## DATA FOR THE TASK

- Opening Delimiter -

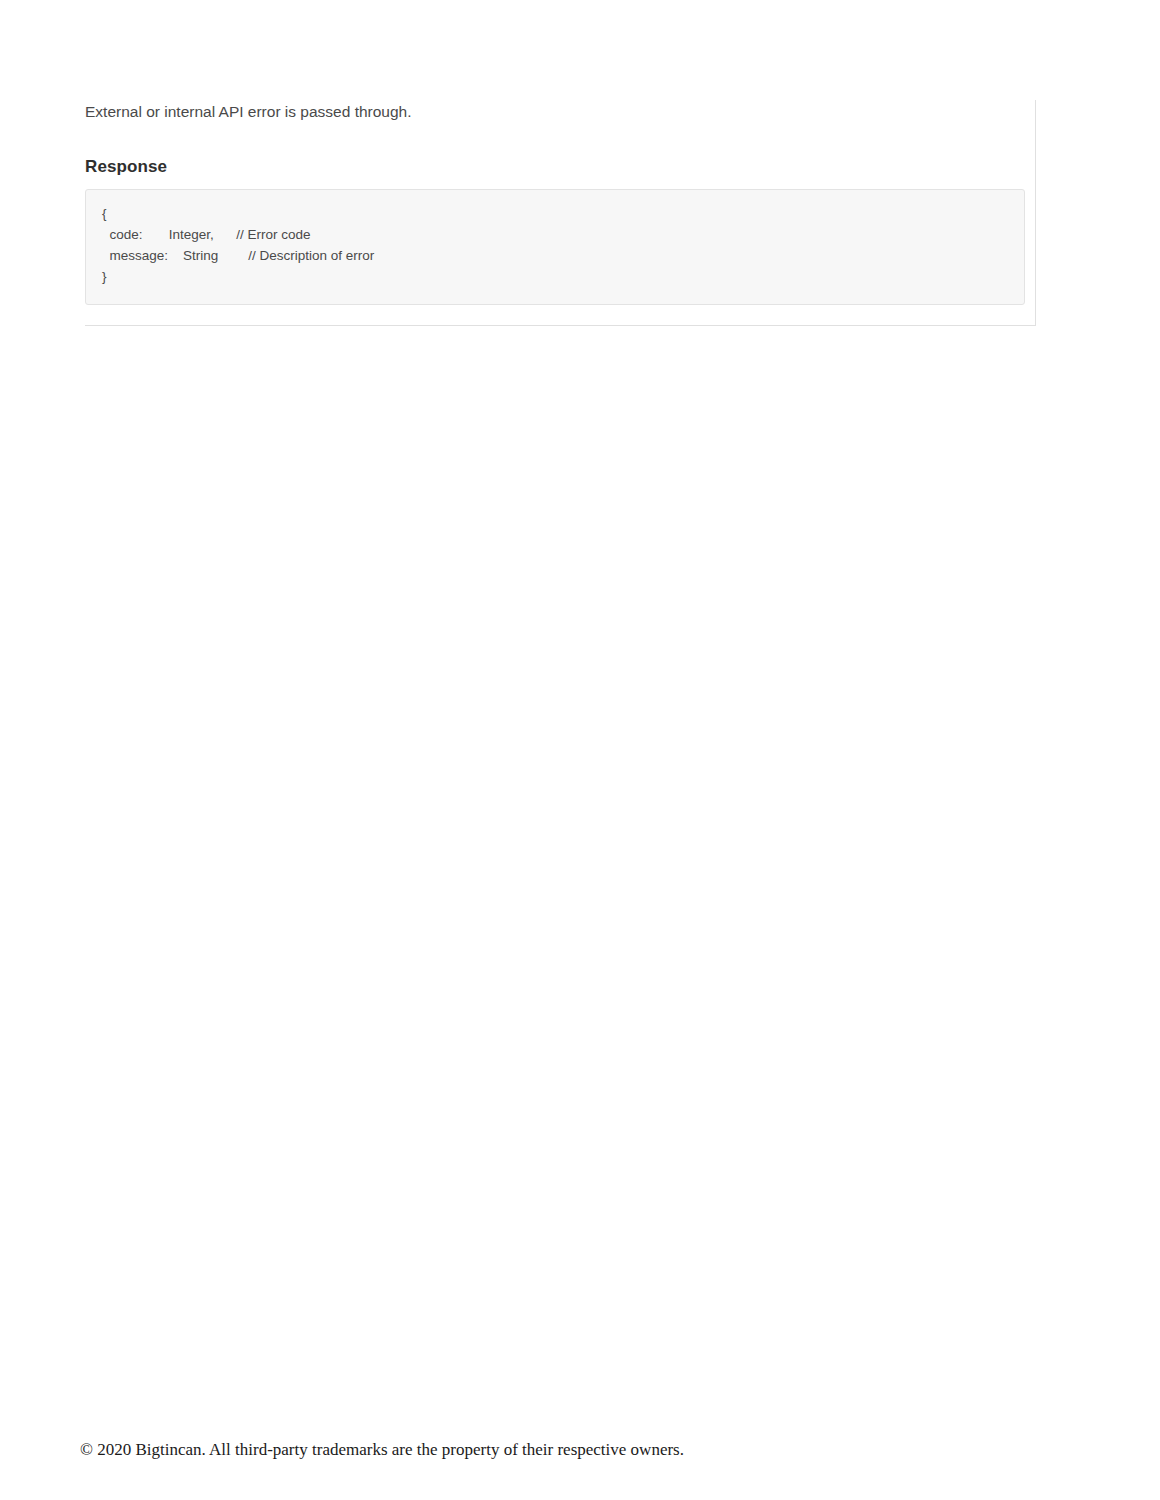External or internal API error is passed through.
Response
{
  code:       Integer,      // Error code
  message:    String        // Description of error
}
© 2020 Bigtincan. All third-party trademarks are the property of their respective owners.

- Closing Delimiter -

## WORK REQUEST
The job is to copy all the records precisely while omitting any picture.

## REPLY TO THE EXERCISE
External or internal API error is passed through.
Response
{
  code:       Integer,      // Error code
  message:    String        // Description of error
}
© 2020 Bigtincan. All third-party trademarks are the property of their respective owners.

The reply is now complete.